I would like clarification on the role of the General Assembly in these matters. According to Chapters 6 and 7 of the Charter of the United Nations, the Security Council has the primary role in deciding what action to take in matters of dispute and where international peace and security is threatened. Article 33 of the Charter of the United Nations states:

1. The parties to any dispute, the continuance of which is likely to endanger the maintenance of international peace and security, shall, first of all, seek a solution by negotiation, enquiry, mediation, conciliation, arbitration, judicial settlement, resort to regional agencies or arrangements, or other peaceful means of their own choice.

2. The Security Council shall, when it deems necessary, call upon the parties to settle their dispute by such means.

Furthermore, Article 34 states:

The Security Council may investigate any dispute, or any situation which might lead to international friction or give rise to a dispute, in order to determine whether the continuance of the dispute or situation is likely to endanger the maintenance of international peace and security.

In light of this, I would like to know the rationale behind the clear reference to the General Assembly within the legislation.

Given that the Security Council, the most powerful organ of the United Nations, has the lead responsibility in the determination of resolutions on matters of international security, we should not ignore the real difficulties that can arise when agreement on these resolutions is being sought. Resolutions are voted on by the 15 members of the United Nations Security Council. Resolutions can only be passed if nine or more members vote for the resolution, and if it is not voted against by any of the five permanent members. These members are the People's Republic of China, France, the Russian Federation, the United Kingdom, and the United States. It is clear that the five permanent members of the United Nations Security Council may veto any resolution they choose, and this has already happened in the case of the veto applied by China on the resolution concerning Macedonia. While it was argued in the Seanad debate that this has happened only once, once is enough.

In the case of Ireland, where any deployment of our Defence Forces is inextricably linked to the deliberations of the United Nations, these permanent members hold a veto over our forces. Waiting for UN approval often means waiting for some internal security squabble between the permanent members of the UN Security Council to be resolved and may have little to do with the merits or demerits of any given resolution. This situation is unwise, unhealthy and unacceptable for any sovereign State.

While the triple lock has been of concern to Fine Gael for some time, there is a more pressing need for reform in this area in the context of the development of EU battle groups. These military groupings will place a high priority on readiness, which will involve joint training between the Defence Forces and the forces of other EU member states. These groupings may also be positioned outside the State in preparation for deployment and, as has already been outlined, the need for a speedy dispatch should a crisis arise is a key aspect of their development. By leaving the triple lock in place, Ireland could be left in the farcical situation where a contingent of our Defence Forces is already in position overseas, ready to begin its Government-supported mission, but our soldiers are unable to do anything other than sit on their hands due to wrangling at the United Nations.

Membership of the Nordic battle group, in which Ireland is taking part, will be drawn from a number of states.
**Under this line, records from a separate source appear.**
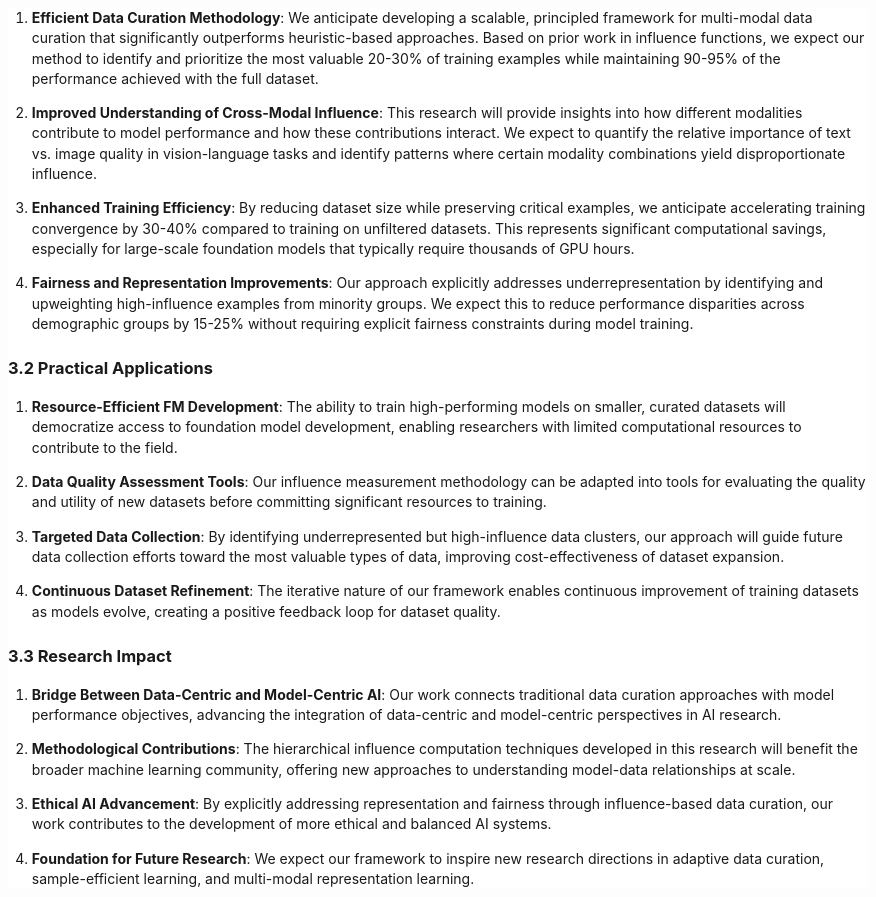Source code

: 1. **Efficient Data Curation Methodology**: We anticipate developing a scalable, principled framework for multi-modal data curation that significantly outperforms heuristic-based approaches. Based on prior work in influence functions, we expect our method to identify and prioritize the most valuable 20-30% of training examples while maintaining 90-95% of the performance achieved with the full dataset.

2. **Improved Understanding of Cross-Modal Influence**: This research will provide insights into how different modalities contribute to model performance and how these contributions interact. We expect to quantify the relative importance of text vs. image quality in vision-language tasks and identify patterns where certain modality combinations yield disproportionate influence.

3. **Enhanced Training Efficiency**: By reducing dataset size while preserving critical examples, we anticipate accelerating training convergence by 30-40% compared to training on unfiltered datasets. This represents significant computational savings, especially for large-scale foundation models that typically require thousands of GPU hours.

4. **Fairness and Representation Improvements**: Our approach explicitly addresses underrepresentation by identifying and upweighting high-influence examples from minority groups. We expect this to reduce performance disparities across demographic groups by 15-25% without requiring explicit fairness constraints during model training.

### 3.2 Practical Applications

1. **Resource-Efficient FM Development**: The ability to train high-performing models on smaller, curated datasets will democratize access to foundation model development, enabling researchers with limited computational resources to contribute to the field.

2. **Data Quality Assessment Tools**: Our influence measurement methodology can be adapted into tools for evaluating the quality and utility of new datasets before committing significant resources to training.

3. **Targeted Data Collection**: By identifying underrepresented but high-influence data clusters, our approach will guide future data collection efforts toward the most valuable types of data, improving cost-effectiveness of dataset expansion.

4. **Continuous Dataset Refinement**: The iterative nature of our framework enables continuous improvement of training datasets as models evolve, creating a positive feedback loop for dataset quality.

### 3.3 Research Impact

1. **Bridge Between Data-Centric and Model-Centric AI**: Our work connects traditional data curation approaches with model performance objectives, advancing the integration of data-centric and model-centric perspectives in AI research.

2. **Methodological Contributions**: The hierarchical influence computation techniques developed in this research will benefit the broader machine learning community, offering new approaches to understanding model-data relationships at scale.

3. **Ethical AI Advancement**: By explicitly addressing representation and fairness through influence-based data curation, our work contributes to the development of more ethical and balanced AI systems.

4. **Foundation for Future Research**: We expect our framework to inspire new research directions in adaptive data curation, sample-efficient learning, and multi-modal representation learning.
Since they are drawn from different states EU battle group formations must be highly co-operative. They must engage in joint training missions in readiness for any future missions. However, under the constraints of the triple lock, we may need to withdraw from any future battle group mission if the United Nations cannot reach agreement regarding a resolution. This could mean that Ireland would be obliged to renege on the commitment made to our European neighbours, who would be obliged to go on mission alone and without the assistance of the Defence Forces. This scenario would not arise if the Government had full sovereignty over the Defence Forces.

No man is an island, and no country can afford to be one either. The interdependence of our world means that we must be prepared to offer a wide variety of assistance to other states when needed. In some cases, this assistance must be of a military nature. As just one example, more than 400 Irish citizens, all members of the Defence Forces, are serving in the West-African country of Liberia. Ireland's Defence Forces were pivotal in the holding and transfer of the former Liberian leader, Charles Taylor. Members of the Defence Forces 94th Infantry Battalion Quick Reaction Force escorted Mr. Taylor from the capital Monrovia to the UN Special Court in Freetown, Sierra Leone, where he is wanted for war crimes. The mission in Liberia is one of the most challenging roles ever assumed by our Defence Forces, and their work has enhanced peace, security and stability in Liberia, a huge benefit to the people of that troubled State.

Fine Gael supports the role of the Defence Forces in their important work overseas and will support the Defence (Amendment) Bill 2006. However, we remain gravely concerned at the veto over our Defence Forces which has been given to five of the dominant players in global politics. Does anyone believe that China, the United Kingdom, France, the United States or the Russian Federation would accept an Irish veto over their military forces?

I ask the Minister to clarify, either now or on Committee Stage, the issue over the resolution of the Security Council or the General Assembly of the United Nations. I know the vote of the Security Council requires the support of nine of the 15 members, obviously including the five permanent members. I believe the General Assembly may have passed a resolution on the war in Korea. I seek clarification on why the General Assembly is mentioned.

I support the amendments made in section 1 to the definitions in the 1960 Act. Section 3 deals with the issue of personnel serving overseas, whether with the Partnership for Peace in Brussels or the UN in New York, and sets out the assistance we can provide in respect of humanitarian operations. The Minister for Foreign Affairs is advancing this concept and has raised the possibility of using military personnel and bases in that regard. However, humanitarian assistance operations would be more efficient if they were under the control of the Department of Defence. It is important that such operations are co-ordinated by the Defence Forces and the private sector so that expertise can be pooled. If some of the funds we provide for overseas assistance were diverted to these operations, people would see tangible fruits for their money.

Section 4 provides that members of the Permanent Defence Force who were appointed or enlisted prior to 1993 shall not be liable for service on overseas peace enforcement missions.

Sections 5 and 6 deal with the triple lock. Some commentators accuse Fine Gael of abandoning the UN. For historical reasons, Irish people take a positive attitude towards the UN, but the organisation is inefficient in many ways and needs to be reformed. I have personal experience of service with the UN on the frontline and in headquarters. People on the frontline do all the work and take all the risks but administrators have all the perks and seem to utilise most of the resources. For example, UNFICYP, which was established after the Turkish invasion of northern Cyprus in 1974, still has a section for missing persons, even though it has not located a missing person for the past 30 years. Some aspects of the UN simply defy logic. As regards the triple lock, if a Government of this State adheres to the fundamental principles of the UN, it will be as careful as the Security Council when getting involved in missions.

Deputy Gormley and I have described section 8 as an Irish solution to an Irish problem. Some people believe battle groups represent the militarisation of Europe. They claim we are losing our neutrality but I do not believe we were neutral in the first place. This Bill will help to save lives by increasing force efficiency. The concept of battle groups and regional forces arose from the failure of the UN to respond adequately to crises. In the past, the UN forces were static and contingents were not interoperable. Battle groups will allow for a more robust and efficient force.

I would like clarification on the legal advice with respect to allowing foreign troops to train in Ireland. When the Constitution refers to one Army in the State, it does not mean to refer to the training of foreign armies. In any case, foreign troops training in Ireland might not meet a certain definition of "army".

I welcome the Bill. While section 8 does not go as far as Fine Gael would like, it will help the Defence Forces to save lives by allowing them to respond more quickly to crises. I have reservations on the triple lock but hope we will eventually be mature enough to reconsider the issue.